[Start of section]

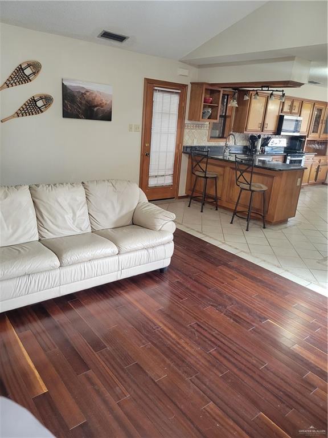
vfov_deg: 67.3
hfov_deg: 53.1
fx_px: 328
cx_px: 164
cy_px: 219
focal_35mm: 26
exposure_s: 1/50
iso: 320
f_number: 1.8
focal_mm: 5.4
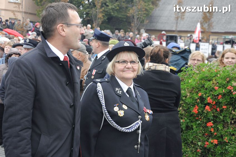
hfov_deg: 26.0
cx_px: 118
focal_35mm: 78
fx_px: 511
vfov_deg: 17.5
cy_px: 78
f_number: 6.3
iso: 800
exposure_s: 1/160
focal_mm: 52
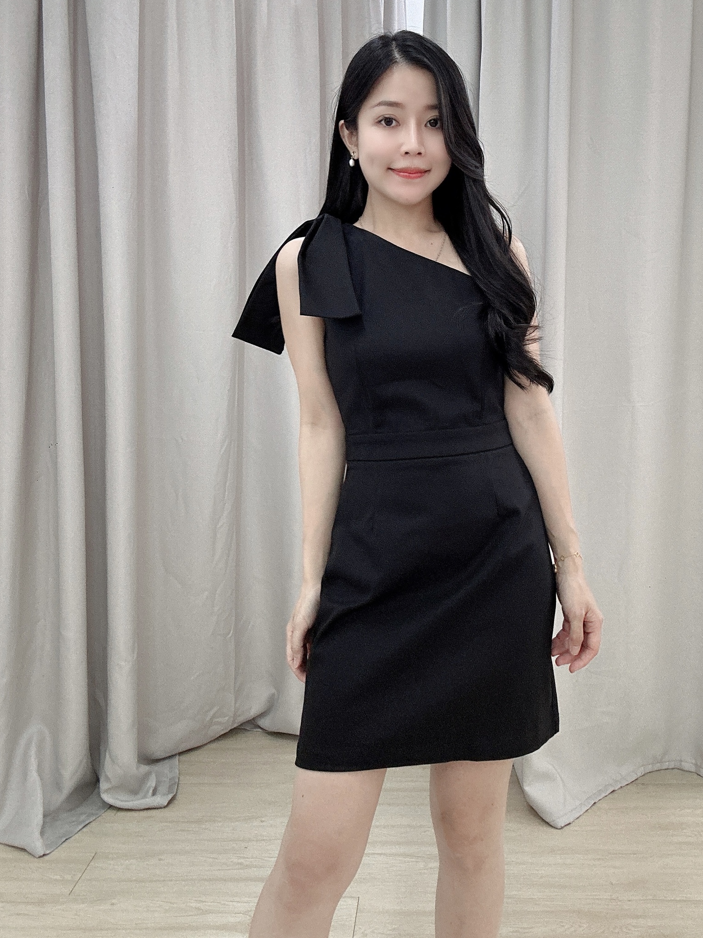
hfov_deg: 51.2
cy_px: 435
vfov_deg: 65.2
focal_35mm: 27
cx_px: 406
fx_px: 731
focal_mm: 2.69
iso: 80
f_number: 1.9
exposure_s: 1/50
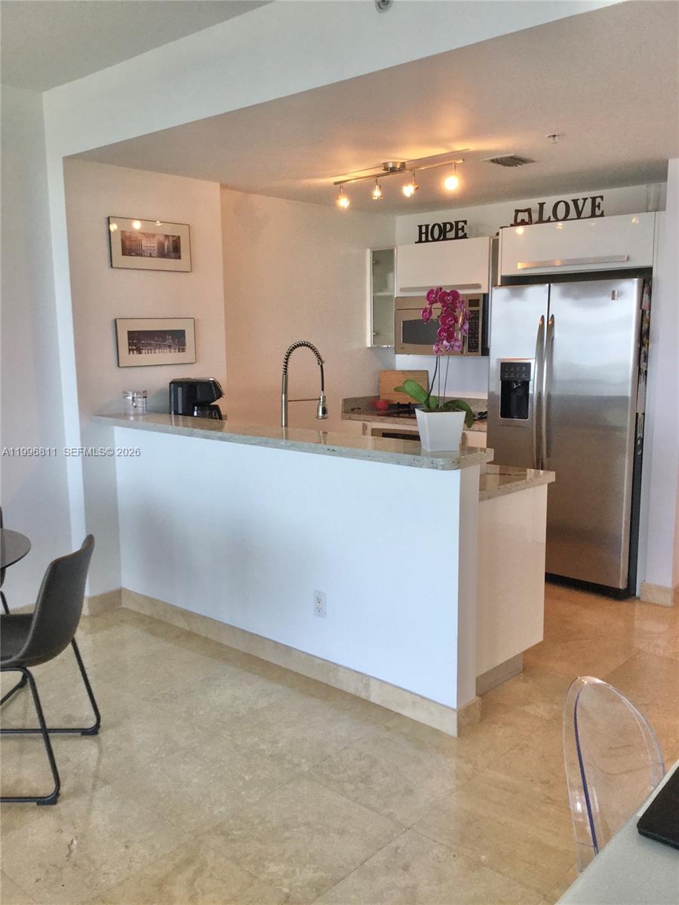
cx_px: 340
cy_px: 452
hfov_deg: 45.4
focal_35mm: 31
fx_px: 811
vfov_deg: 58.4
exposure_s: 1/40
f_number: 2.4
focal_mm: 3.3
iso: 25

[End of section]
[Start of section]

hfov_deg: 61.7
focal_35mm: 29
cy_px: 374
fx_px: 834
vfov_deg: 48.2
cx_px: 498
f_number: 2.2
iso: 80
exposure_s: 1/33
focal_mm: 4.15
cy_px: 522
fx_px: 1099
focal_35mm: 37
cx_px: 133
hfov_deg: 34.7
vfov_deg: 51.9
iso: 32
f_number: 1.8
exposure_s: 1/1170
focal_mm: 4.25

[End of section]
[Start of section]

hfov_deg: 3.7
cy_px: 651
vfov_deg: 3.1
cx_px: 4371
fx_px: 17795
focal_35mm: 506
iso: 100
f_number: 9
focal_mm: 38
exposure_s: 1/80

[End of section]

**Problem**
Using the records above, restate word for word the lines from the one with "vfov_deg: 3.1" through the one with "exposure_s: 1/80", both included.

**Result**
vfov_deg: 3.1
cx_px: 4371
fx_px: 17795
focal_35mm: 506
iso: 100
f_number: 9
focal_mm: 38
exposure_s: 1/80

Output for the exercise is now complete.